プレジデントオンライン / 2020年5月28日 9時15分

※写真はイメージです - 写真=iStock.com/RapidEye

ひとり暮らしの老親は、どんなお金の使い方をしているか。ライターの田中亜紀子さんは、認知症になった父親がデイサービスに通う間に、家の中を探索した。そこで見つけたものとは——。

※本稿は、田中 亜紀子『お父さんは認知症』(中央公論新社)の一部を、再編集したものです。

■預貯金や保険に何か恐ろしいことが起こっているかも

「それはすでにお口座にはなく国庫に納められています」

なんですと? ほんのぽっちりの額だけど、なぜ私のお金が国庫に。頭にきて、「そんなのひどくないですか? いくら少なくても、こちらの口座に預金が残っているのは知らなかったんです」と、電話の向こうの銀行の方に言い返した。

父が家に戻り、看護師のいる小規模多機能に通所しながら生活し、日々が少しずつ新しい秩序をもって動き出した。それに合わせ、気になっていたジャングルと化している父の部屋を探索することにした。父はもともと物が捨てられない性分の上、定年後の仕事で理科の実験教室をやっていたせいで、材料となるがらくたをためこんでいる。

その上、ピック病(認知症の一種)の症状の一つは「ごみ屋敷を作ること」だ。そんな父の部屋はものすごいありさまだが、私は片付けが苦手。まだ気力も戻っていないので大々的に片付けることはできないが、預金や保険その他の状況をこの機会にチェックしなくてはならない。

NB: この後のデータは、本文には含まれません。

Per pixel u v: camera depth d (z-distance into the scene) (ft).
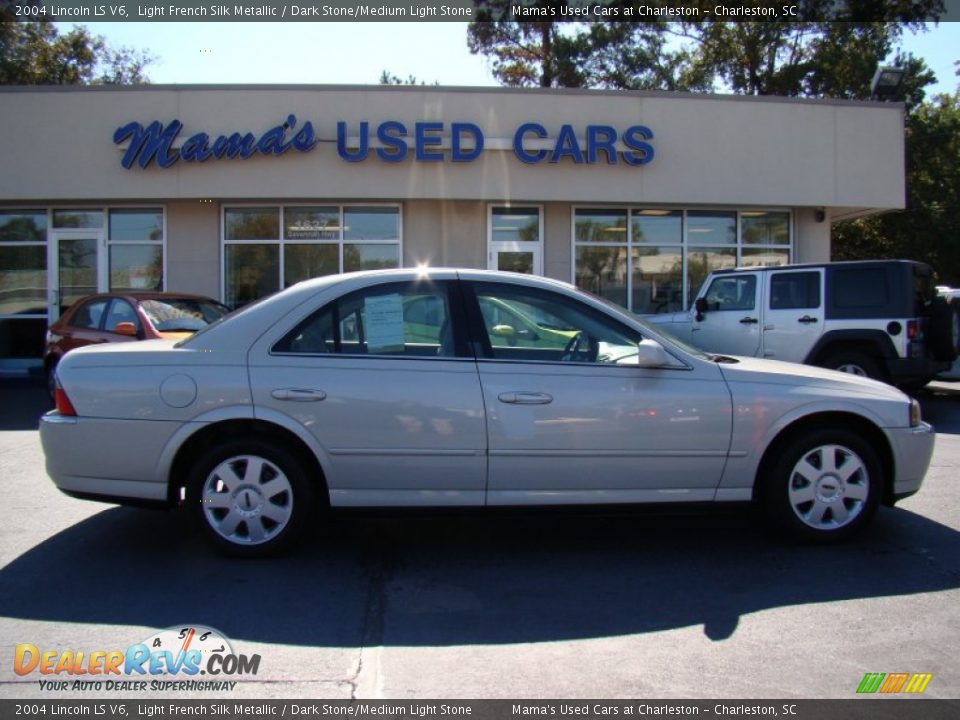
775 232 50.16
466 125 44.62
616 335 15.53
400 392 14.69
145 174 44.73
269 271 47.39
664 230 49.11
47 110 44.68
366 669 11.07
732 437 15.20
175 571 14.74
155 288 47.62
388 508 14.96
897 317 31.24
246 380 14.70
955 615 12.81
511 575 14.69
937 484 21.22
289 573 14.67
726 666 11.12
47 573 14.64
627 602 13.39
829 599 13.46
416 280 15.51
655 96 46.26
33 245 47.80
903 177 48.32
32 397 40.47
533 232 48.03
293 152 44.52
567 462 14.88
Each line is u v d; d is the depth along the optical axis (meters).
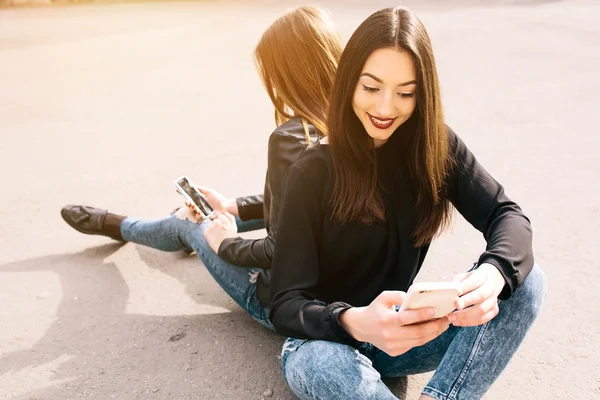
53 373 2.29
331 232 1.74
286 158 1.91
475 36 8.02
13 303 2.71
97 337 2.49
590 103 5.30
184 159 4.30
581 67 6.43
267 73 2.04
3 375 2.28
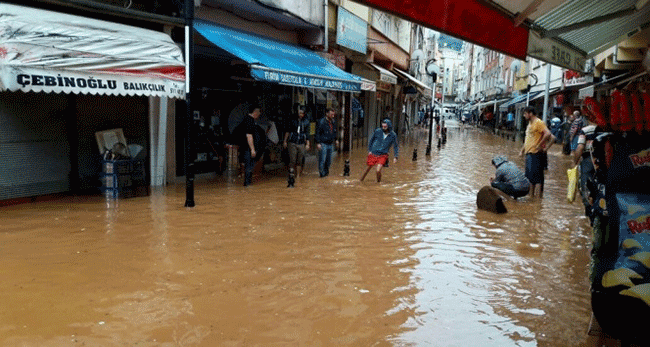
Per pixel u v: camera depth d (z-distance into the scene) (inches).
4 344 144.4
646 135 145.8
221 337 153.9
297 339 154.6
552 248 271.7
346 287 201.0
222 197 381.1
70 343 146.3
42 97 334.6
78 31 306.5
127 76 322.3
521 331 166.9
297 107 602.2
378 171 495.5
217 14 474.3
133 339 150.2
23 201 328.5
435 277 217.9
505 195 425.7
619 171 144.7
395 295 194.9
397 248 260.2
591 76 863.1
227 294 188.1
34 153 332.8
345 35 666.8
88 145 365.7
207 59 480.1
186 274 207.8
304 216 326.6
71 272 205.3
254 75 394.6
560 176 597.3
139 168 397.7
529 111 426.9
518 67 1184.2
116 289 189.0
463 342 157.6
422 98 2359.7
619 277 126.4
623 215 138.5
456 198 419.5
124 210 320.8
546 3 257.1
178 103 446.6
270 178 498.6
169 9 395.5
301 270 218.8
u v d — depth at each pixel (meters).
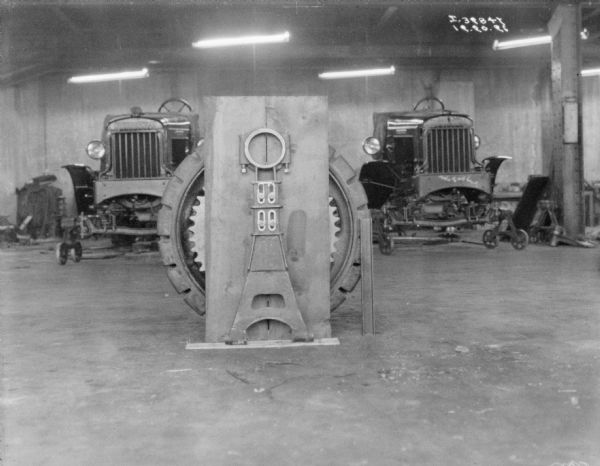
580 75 11.34
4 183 16.48
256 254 4.09
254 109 4.16
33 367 3.67
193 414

母が亡くなって十数年、父が認知症になった数年の間に、預貯金や保険に何か恐ろしいことが起こっているかもと気が付いたのも最近だから、私もぬかりすぎだ。

■なぜか私の「大学時代の通帳」がしまわれていた

しかし、正直、父が怪我する前までは、そういうことの掌握は難しかった。今でさえ、父の部屋のひきだしを見ているのが見つかると、「人の物を見るなんてとんでもないことだ!」と激怒する。だから、父が通所している間で、私ができる日にちょっとずつ探索することにしたのだ。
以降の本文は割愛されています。